TLDR: My main concerns are about the following: Are the orientations of the triangles marked out in the picture correct/consistent? How does one simplify the $H_1$ I obtained (assuming it's correct)? And I would appreciate if any errors could be pointed out.
 A: *

*Sure. Those orientations are fine.


*Using a single vertex is a bit shaky...more on this later.

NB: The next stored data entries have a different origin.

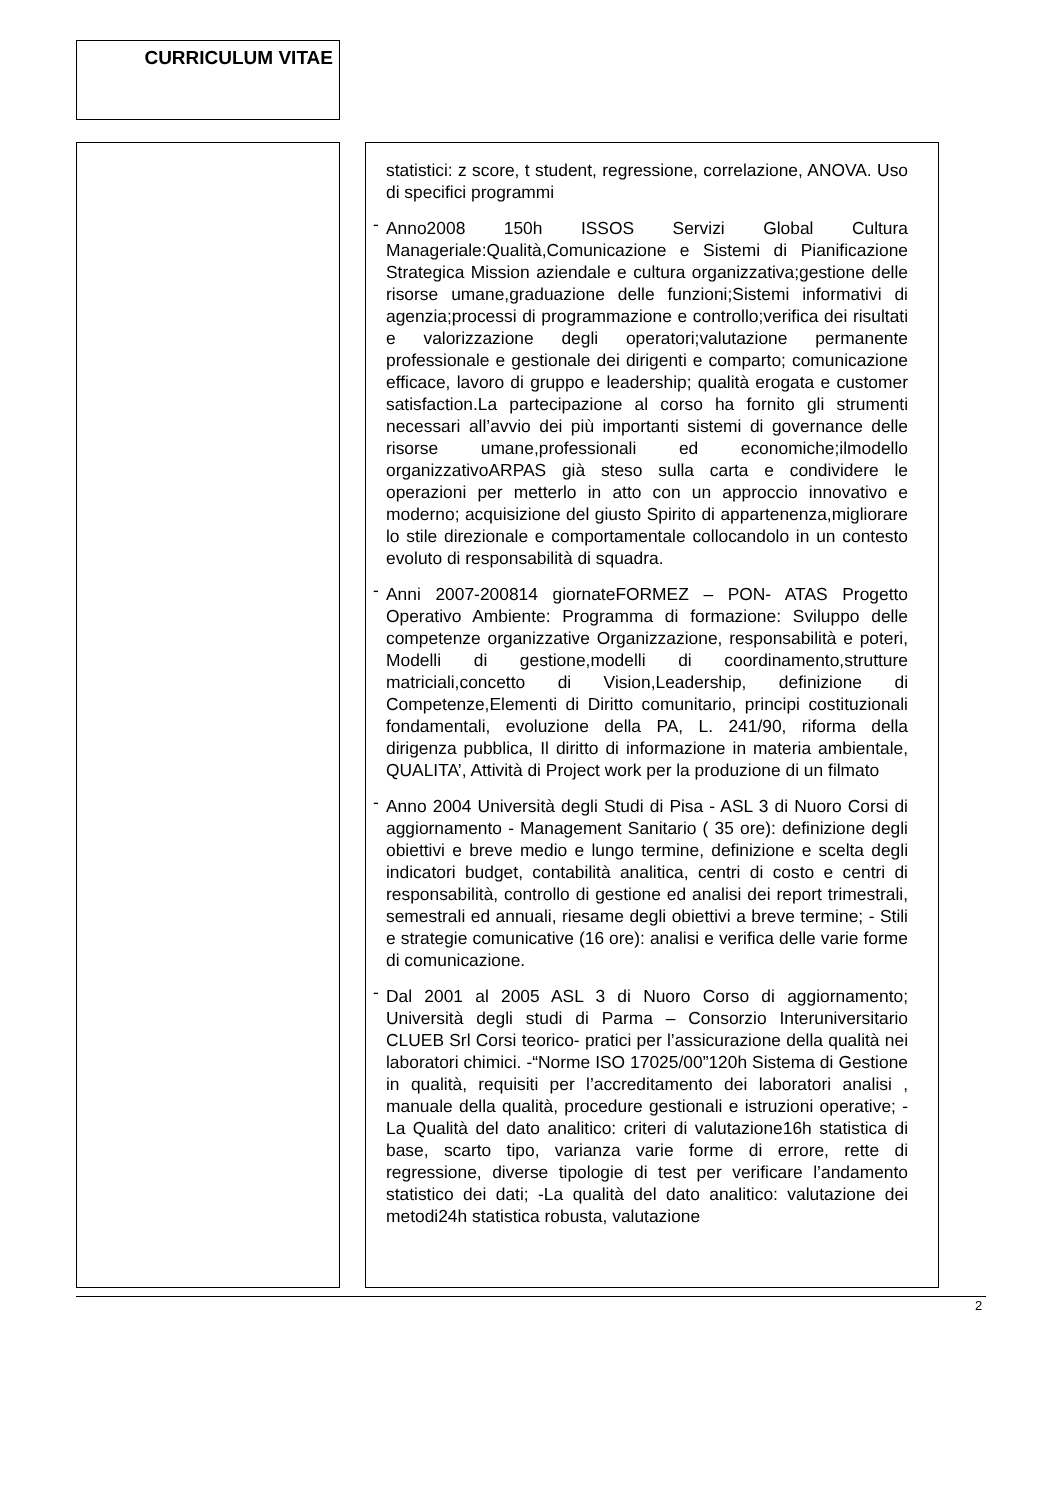CURRICULUM VITAE
statistici: z score, t student, regressione, correlazione, ANOVA. Uso di specifici programmi
- Anno2008 150h ISSOS Servizi Global Cultura Manageriale:Qualità,Comunicazione e Sistemi di Pianificazione Strategica Mission aziendale e cultura organizzativa;gestione delle risorse umane,graduazione delle funzioni;Sistemi informativi di agenzia;processi di programmazione e controllo;verifica dei risultati e valorizzazione degli operatori;valutazione permanente professionale e gestionale dei dirigenti e comparto; comunicazione efficace, lavoro di gruppo e leadership; qualità erogata e customer satisfaction.La partecipazione al corso ha fornito gli strumenti necessari all’avvio dei più importanti sistemi di governance delle risorse umane,professionali ed economiche;ilmodello organizzativoARPAS già steso sulla carta e condividere le operazioni per metterlo in atto con un approccio innovativo e moderno; acquisizione del giusto Spirito di appartenenza,migliorare lo stile direzionale e comportamentale collocandolo in un contesto evoluto di responsabilità di squadra.
- Anni 2007-200814 giornateFORMEZ – PON- ATAS Progetto Operativo Ambiente: Programma di formazione: Sviluppo delle competenze organizzative Organizzazione, responsabilità e poteri, Modelli di gestione,modelli di coordinamento,strutture matriciali,concetto di Vision,Leadership, definizione di Competenze,Elementi di Diritto comunitario, principi costituzionali fondamentali, evoluzione della PA, L. 241/90, riforma della dirigenza pubblica, Il diritto di informazione in materia ambientale, QUALITA’, Attività di Project work per la produzione di un filmato
- Anno 2004 Università degli Studi di Pisa - ASL 3 di Nuoro Corsi di aggiornamento - Management Sanitario ( 35 ore): definizione degli obiettivi e breve medio e lungo termine, definizione e scelta degli indicatori budget, contabilità analitica, centri di costo e centri di responsabilità, controllo di gestione ed analisi dei report trimestrali, semestrali ed annuali, riesame degli obiettivi a breve termine; - Stili e strategie comunicative (16 ore): analisi e verifica delle varie forme di comunicazione.
- Dal 2001 al 2005 ASL 3 di Nuoro Corso di aggiornamento; Università degli studi di Parma – Consorzio Interuniversitario CLUEB Srl Corsi teorico- pratici per l’assicurazione della qualità nei laboratori chimici. -“Norme ISO 17025/00”120h Sistema di Gestione in qualità, requisiti per l’accreditamento dei laboratori analisi , manuale della qualità, procedure gestionali e istruzioni operative; -La Qualità del dato analitico: criteri di valutazione16h statistica di base, scarto tipo, varianza varie forme di errore, rette di regressione, diverse tipologie di test per verificare l’andamento statistico dei dati; -La qualità del dato analitico: valutazione dei metodi24h statistica robusta, valutazione
2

*Your matrix looks OK at first glance. rows 3-8 and columns 1-5 give a submatrix whose determinant is obviously nonzero, so its rank is at least 5, and as you observe, the last column is a linear combination of earlier ones, so the rank is exactly 5.
Your computation of $H_1$ is OK, but it's not really a great thing to look at, is it? I mean, is there a $Z/2Z$ factor in there? It's hard to tell.
It turns out that $H_1$ is actually $\Bbb Z \oplus \Bbb Z \oplus \Bbb Z \oplus \Bbb Z$, so let's see how to get there.
From the last item in the quotient (the generator $i - h - a$) we can say that in our group, $i$ is the same as $h+a$, so let's just get rid of it:
\begin{align}
H_1(X, \mathbb{Z}) 
&= \langle a, b, c, d, e, f, g, h, i \rangle / \langle e-d-c, d-e+f, c-f+g, h-g-b, i-h-a \rangle \\
&= \langle a, b, c, d, e, f, g, h \rangle / \langle e-d-c, d-e+f, c-f+g, h-g-b \rangle \\
\end{align}
and after that, you can do the same with h, and then $g$, then $f$, then $e$:
\begin{align}
H_1(X, \mathbb{Z}) 
&= \langle a, b, c, d, e, f, g, h \rangle / \langle e-d-c, d-e+f, c-f+g, h-g-b \rangle \\
&= \langle a, b, c, d, e, f, g \rangle / \langle e-d-c, d-e+f, c-f+g \rangle \\
&= \langle a, b, c, d, e, f \rangle / \langle e-d-c, d-e+f \rangle \\
&= \langle a, b, c, d, e \rangle / \langle e-d-c\rangle \\
&= \langle a, b, c, d \rangle  \\
\end{align}
at which point the group is evidently the free abelian group on four generators. You can probably, at this point, see how to do all those operations by messing with integer row operations on matrices, but I figured I'd do it out without that.
Back to item 2: what you've got here is not actually a simplicial complex, because each 1-simplex should have as boundary a pair of 0-simplices, but your 1-simplexes all have $v - v$ as their boundaries, and that's not allowed in the definitions.
On the other hand, it all worked out OK, right? How can that be? Well, you've kind of computed the cellular homology of the 2-hold torus, and there's a great theorem that says that this gives the same result as the simplicial homology. But do to it right, you really should turn your octagon into a 16-gon, then put a concentric octagon inside, and a vertex at the very center, and then confirm that every triangle, for instance, has three distinct vertices. Your matrix will be much larger...but the operations on it will go nice and fast and very soon you'll get rid of most of the rows and have something no more complicated than the one you have above.